I think of basic algebraic number theory as the study of integral closures of $\mathbb{Z}$ (or $\mathbb{Z}_p$) in finite extensions of $\mathbb{Q}$ (or $\mathbb{Q}_p$).  That is, you have a field $K$ containing $\mathbb{Q}$, such that $K$ is finite dimensional as a vector space over $\mathbb{Q}$.  Then the ring of integers of $K$ is defined to be the set $\mathcal O_K$ of elements of $K$ which are roots of a polynomial in $\mathbb{Z}[X]$ with leading coefficient one.  For example, $\mathcal O_{\mathbb{Q}} = \mathbb{Z}$, and $\mathcal O_{\mathbb{Q}(i)} = \{ a + bi : a, b \in \mathbb{Z}\}$.
The first nontrivial results of algebraic number theory are heavily dependent on results from module theory.  For example, if $K \subseteq L$ are finite extensions of $\mathbb{Q}$, then $\mathcal O_L$ and $\mathcal O_K$ are free abelian groups, and $\mathcal O_L$ is finitely generated as a module over $\mathcal O_K$.  The proof I know of this relies on several nonobvious facts:

1 .  If $M$ is a finitely generated module over a Noetherian ring $R$, then any submodule of $M$ is also finitely generated over $R$.
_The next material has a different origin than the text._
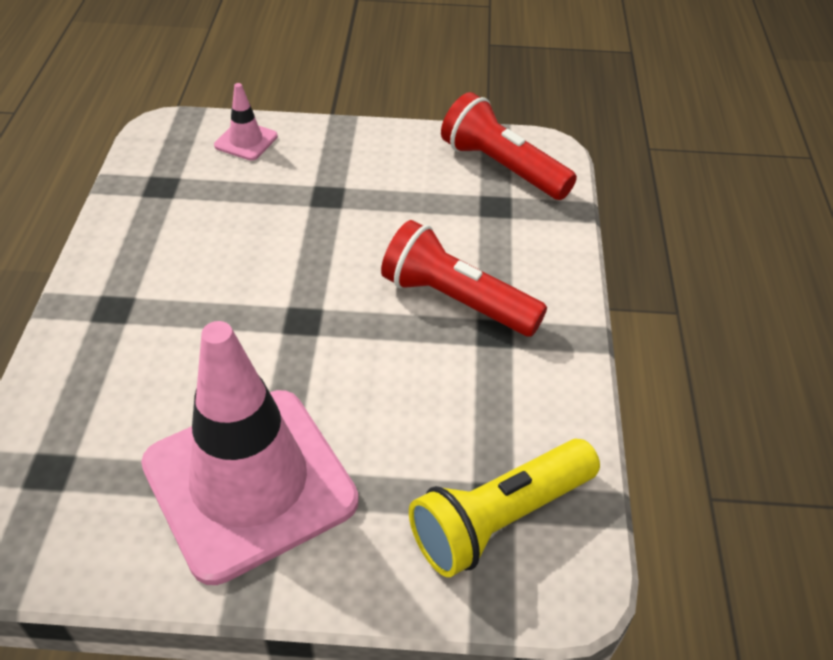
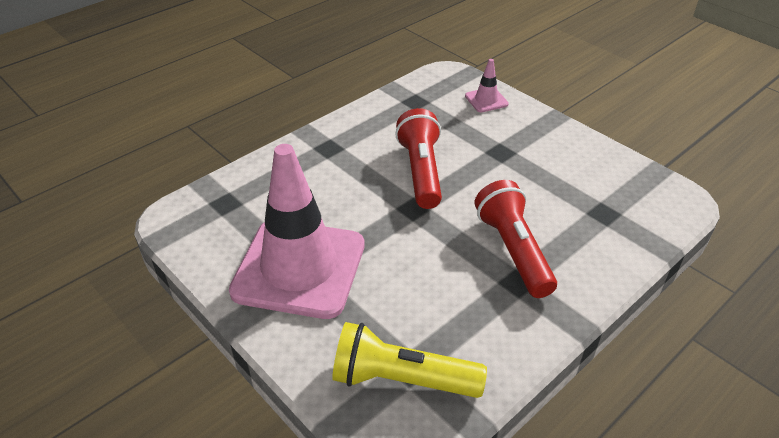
camera: 45 degrees right, 5 degrees down
red flashlight [441,92,577,200] -> red flashlight moved to [395,108,442,209]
2 .  A finitely generated module over a principal ideal domain is free if and only if it is torsion free.
3 .  If $V$ is a finite dimensional vector space over a field $k$, and $B$ is a nondegenerate bilinear form on $V$, then to any basis $v_1, ... , v_n$ of $V$ there exists a dual basis $v_1^{\ast}, ... , v_n^{\ast}$ of $V$, such that $B(v_i, v_j^{\ast}) = \delta_{ij}$.

From field theory, you also end up using some not very obvious facts.  For example, if $k \subseteq l$ is a finite separable field extension, $y \in l$, and the trace of $xy$ is zero for every $x \in l$, then $y = 0$.
Galois theory is something you need to know really well.  You will constantly be looking at subgroups of $\textrm{Gal}(L/K)$ for Galois $L/K$, and relating these subgroups of intermediate fields of $L/K$.
On top of this, you need to have a solid understanding of basic commutative algebra: ideals, quotient rings, localization.  Most algebraic number theory books I know of don't expect you to know integral closures right off the bat, but if you're not comfortable with say, localization, I think you will have a really hard time.